(Text-based hardware design files)
══════

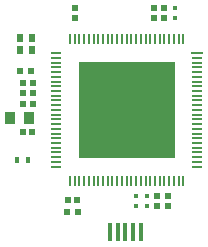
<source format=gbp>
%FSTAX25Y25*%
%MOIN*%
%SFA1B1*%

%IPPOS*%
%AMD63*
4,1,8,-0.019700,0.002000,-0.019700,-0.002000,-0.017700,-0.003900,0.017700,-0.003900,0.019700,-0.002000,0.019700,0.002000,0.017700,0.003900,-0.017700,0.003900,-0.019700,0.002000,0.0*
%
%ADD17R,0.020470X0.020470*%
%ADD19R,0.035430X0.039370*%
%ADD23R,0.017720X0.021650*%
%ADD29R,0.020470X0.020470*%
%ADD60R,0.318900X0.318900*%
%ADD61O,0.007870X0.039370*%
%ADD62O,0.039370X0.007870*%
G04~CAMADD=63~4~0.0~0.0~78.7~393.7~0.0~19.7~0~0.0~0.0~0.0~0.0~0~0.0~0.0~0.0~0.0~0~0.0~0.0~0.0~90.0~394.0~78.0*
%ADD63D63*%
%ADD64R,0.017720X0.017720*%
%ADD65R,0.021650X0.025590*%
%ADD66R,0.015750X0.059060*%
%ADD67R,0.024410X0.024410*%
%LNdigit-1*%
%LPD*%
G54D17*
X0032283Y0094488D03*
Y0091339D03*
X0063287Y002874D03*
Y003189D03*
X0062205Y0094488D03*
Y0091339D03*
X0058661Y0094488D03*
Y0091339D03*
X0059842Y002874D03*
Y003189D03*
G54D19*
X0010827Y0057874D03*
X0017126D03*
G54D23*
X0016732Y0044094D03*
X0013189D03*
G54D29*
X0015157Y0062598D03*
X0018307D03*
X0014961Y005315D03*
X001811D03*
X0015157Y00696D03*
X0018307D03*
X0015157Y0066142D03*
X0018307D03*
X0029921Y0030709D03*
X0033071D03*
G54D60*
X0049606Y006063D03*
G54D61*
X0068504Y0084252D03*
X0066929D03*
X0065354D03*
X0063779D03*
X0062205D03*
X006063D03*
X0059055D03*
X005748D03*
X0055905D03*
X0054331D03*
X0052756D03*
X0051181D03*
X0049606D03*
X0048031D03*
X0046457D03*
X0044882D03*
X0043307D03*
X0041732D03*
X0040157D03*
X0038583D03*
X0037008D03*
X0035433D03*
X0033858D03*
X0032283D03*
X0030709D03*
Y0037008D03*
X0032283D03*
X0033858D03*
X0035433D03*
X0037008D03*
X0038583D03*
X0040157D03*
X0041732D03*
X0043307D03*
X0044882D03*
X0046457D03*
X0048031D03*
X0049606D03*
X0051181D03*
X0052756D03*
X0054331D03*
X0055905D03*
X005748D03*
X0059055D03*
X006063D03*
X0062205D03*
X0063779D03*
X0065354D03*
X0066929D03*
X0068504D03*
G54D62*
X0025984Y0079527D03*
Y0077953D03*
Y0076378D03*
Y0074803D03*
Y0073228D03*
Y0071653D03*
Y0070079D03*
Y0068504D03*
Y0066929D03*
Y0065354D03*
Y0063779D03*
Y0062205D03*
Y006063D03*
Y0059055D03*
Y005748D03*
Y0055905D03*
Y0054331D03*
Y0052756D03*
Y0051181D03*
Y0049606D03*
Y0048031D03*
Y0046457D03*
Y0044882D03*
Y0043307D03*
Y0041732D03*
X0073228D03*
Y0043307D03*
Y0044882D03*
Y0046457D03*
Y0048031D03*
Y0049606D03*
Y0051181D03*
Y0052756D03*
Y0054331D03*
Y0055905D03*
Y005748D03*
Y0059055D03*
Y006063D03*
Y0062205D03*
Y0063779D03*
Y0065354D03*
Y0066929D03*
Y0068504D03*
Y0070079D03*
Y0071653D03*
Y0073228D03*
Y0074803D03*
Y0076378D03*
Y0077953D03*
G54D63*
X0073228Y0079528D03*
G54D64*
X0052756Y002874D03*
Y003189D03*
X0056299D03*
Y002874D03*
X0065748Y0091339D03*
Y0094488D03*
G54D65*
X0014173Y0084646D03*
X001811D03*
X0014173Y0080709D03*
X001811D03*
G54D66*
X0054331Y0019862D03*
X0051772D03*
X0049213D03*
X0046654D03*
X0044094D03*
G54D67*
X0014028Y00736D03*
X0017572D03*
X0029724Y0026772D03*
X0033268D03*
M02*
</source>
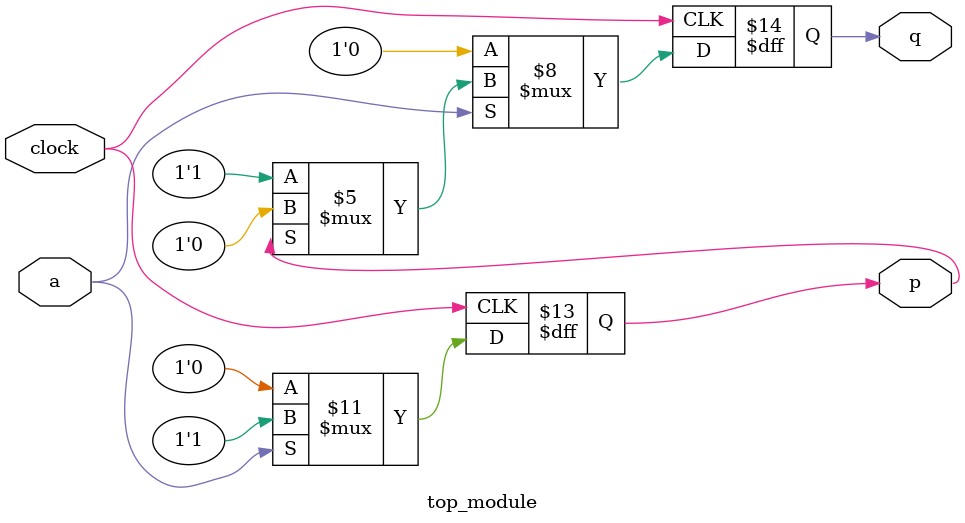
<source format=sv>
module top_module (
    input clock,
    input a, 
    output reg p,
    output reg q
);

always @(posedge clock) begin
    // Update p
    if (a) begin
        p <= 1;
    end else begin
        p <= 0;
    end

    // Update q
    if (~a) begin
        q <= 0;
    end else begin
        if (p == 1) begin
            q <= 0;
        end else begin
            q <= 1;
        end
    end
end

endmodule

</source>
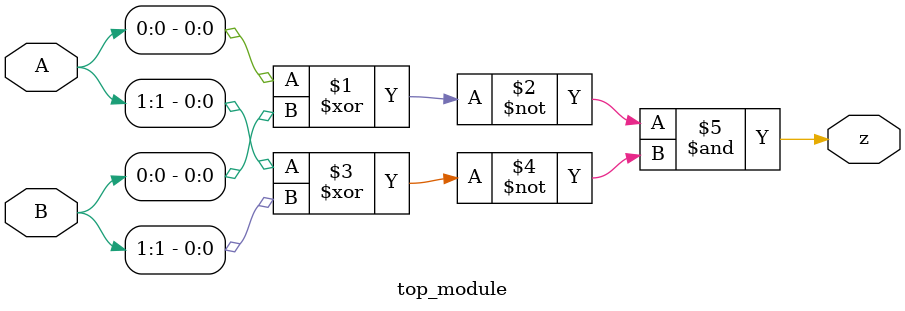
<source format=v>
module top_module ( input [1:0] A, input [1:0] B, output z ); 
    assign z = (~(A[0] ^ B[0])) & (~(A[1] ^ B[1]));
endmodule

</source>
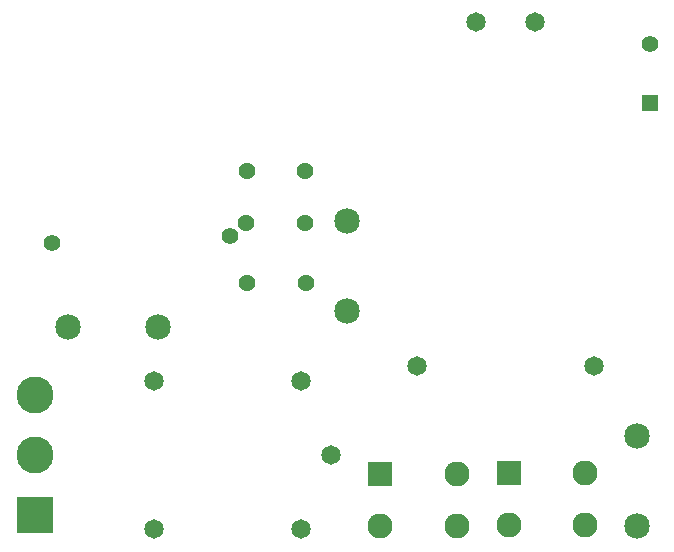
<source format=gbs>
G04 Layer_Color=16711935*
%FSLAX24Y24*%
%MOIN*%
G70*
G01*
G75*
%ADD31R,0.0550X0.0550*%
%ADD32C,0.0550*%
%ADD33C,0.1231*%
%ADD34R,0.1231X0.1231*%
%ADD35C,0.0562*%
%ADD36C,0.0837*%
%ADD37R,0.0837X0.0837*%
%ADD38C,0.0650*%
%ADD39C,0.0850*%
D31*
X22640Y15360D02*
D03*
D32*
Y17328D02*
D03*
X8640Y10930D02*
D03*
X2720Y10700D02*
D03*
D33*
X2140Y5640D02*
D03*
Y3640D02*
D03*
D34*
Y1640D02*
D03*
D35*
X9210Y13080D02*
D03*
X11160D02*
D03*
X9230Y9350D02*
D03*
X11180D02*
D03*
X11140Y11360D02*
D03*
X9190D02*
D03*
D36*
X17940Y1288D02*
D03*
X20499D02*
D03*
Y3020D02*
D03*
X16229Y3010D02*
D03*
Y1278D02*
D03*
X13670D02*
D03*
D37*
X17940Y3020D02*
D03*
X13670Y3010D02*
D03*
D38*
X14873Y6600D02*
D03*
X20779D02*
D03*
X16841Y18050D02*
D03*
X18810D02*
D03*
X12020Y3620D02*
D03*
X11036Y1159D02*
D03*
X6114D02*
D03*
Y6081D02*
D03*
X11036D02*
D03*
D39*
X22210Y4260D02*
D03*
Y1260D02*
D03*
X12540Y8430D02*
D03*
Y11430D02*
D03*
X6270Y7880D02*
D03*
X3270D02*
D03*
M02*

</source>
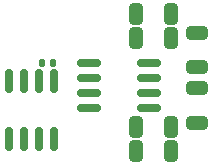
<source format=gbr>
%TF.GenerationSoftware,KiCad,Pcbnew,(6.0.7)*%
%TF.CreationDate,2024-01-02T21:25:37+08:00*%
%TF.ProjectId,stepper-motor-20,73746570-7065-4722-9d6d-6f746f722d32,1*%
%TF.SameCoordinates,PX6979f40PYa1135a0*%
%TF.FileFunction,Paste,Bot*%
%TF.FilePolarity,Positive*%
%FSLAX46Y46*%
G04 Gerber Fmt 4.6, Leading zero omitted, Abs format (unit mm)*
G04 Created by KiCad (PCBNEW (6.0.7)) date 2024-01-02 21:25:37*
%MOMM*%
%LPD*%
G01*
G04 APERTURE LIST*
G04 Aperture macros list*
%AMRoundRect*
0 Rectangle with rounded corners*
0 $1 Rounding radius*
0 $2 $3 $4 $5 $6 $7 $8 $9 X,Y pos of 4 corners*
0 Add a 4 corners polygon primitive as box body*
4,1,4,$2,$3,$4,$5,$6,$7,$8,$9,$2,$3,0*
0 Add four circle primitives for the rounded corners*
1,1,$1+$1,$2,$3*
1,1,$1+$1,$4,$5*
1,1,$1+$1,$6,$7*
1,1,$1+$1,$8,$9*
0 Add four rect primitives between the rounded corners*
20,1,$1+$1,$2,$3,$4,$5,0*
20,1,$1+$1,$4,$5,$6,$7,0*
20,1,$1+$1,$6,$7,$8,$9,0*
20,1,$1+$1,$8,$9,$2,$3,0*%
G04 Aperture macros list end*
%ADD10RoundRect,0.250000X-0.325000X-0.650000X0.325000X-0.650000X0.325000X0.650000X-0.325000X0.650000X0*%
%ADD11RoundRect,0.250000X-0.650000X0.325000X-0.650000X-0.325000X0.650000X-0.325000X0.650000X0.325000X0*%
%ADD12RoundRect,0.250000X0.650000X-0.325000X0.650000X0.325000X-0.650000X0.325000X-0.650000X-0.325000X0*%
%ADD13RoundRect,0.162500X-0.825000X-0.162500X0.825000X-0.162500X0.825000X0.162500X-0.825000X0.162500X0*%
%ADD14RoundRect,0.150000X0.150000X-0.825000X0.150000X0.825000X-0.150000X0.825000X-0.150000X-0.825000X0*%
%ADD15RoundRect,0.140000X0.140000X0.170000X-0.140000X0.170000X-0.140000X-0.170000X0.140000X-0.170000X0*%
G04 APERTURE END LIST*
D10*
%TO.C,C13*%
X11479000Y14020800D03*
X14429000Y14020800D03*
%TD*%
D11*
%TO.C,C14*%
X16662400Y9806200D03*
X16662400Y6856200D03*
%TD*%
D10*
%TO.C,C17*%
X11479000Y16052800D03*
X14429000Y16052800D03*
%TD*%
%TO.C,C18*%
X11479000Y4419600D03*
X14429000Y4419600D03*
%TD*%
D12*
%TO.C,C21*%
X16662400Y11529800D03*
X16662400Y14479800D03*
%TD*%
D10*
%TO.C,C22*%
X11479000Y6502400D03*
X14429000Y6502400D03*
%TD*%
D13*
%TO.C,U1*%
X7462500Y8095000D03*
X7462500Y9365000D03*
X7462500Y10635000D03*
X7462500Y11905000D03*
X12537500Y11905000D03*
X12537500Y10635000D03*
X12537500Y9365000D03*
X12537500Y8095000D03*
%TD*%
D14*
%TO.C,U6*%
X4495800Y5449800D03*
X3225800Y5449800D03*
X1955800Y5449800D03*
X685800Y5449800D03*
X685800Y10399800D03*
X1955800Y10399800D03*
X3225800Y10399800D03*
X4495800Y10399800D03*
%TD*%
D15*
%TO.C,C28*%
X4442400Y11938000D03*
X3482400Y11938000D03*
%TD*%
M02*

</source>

══════

> _Exercise goal_
From the records above, quote only the lines running from the line with "G04 Aperture macros list end*" to the line with "X4442400Y11938000D03*", both lines included.

> _Finished task_
G04 Aperture macros list end*
%ADD10RoundRect,0.250000X-0.325000X-0.650000X0.325000X-0.650000X0.325000X0.650000X-0.325000X0.650000X0*%
%ADD11RoundRect,0.250000X-0.650000X0.325000X-0.650000X-0.325000X0.650000X-0.325000X0.650000X0.325000X0*%
%ADD12RoundRect,0.250000X0.650000X-0.325000X0.650000X0.325000X-0.650000X0.325000X-0.650000X-0.325000X0*%
%ADD13RoundRect,0.162500X-0.825000X-0.162500X0.825000X-0.162500X0.825000X0.162500X-0.825000X0.162500X0*%
%ADD14RoundRect,0.150000X0.150000X-0.825000X0.150000X0.825000X-0.150000X0.825000X-0.150000X-0.825000X0*%
%ADD15RoundRect,0.140000X0.140000X0.170000X-0.140000X0.170000X-0.140000X-0.170000X0.140000X-0.170000X0*%
G04 APERTURE END LIST*
D10*
%TO.C,C13*%
X11479000Y14020800D03*
X14429000Y14020800D03*
%TD*%
D11*
%TO.C,C14*%
X16662400Y9806200D03*
X16662400Y6856200D03*
%TD*%
D10*
%TO.C,C17*%
X11479000Y16052800D03*
X14429000Y16052800D03*
%TD*%
%TO.C,C18*%
X11479000Y4419600D03*
X14429000Y4419600D03*
%TD*%
D12*
%TO.C,C21*%
X16662400Y11529800D03*
X16662400Y14479800D03*
%TD*%
D10*
%TO.C,C22*%
X11479000Y6502400D03*
X14429000Y6502400D03*
%TD*%
D13*
%TO.C,U1*%
X7462500Y8095000D03*
X7462500Y9365000D03*
X7462500Y10635000D03*
X7462500Y11905000D03*
X12537500Y11905000D03*
X12537500Y10635000D03*
X12537500Y9365000D03*
X12537500Y8095000D03*
%TD*%
D14*
%TO.C,U6*%
X4495800Y5449800D03*
X3225800Y5449800D03*
X1955800Y5449800D03*
X685800Y5449800D03*
X685800Y10399800D03*
X1955800Y10399800D03*
X3225800Y10399800D03*
X4495800Y10399800D03*
%TD*%
D15*
%TO.C,C28*%
X4442400Y11938000D03*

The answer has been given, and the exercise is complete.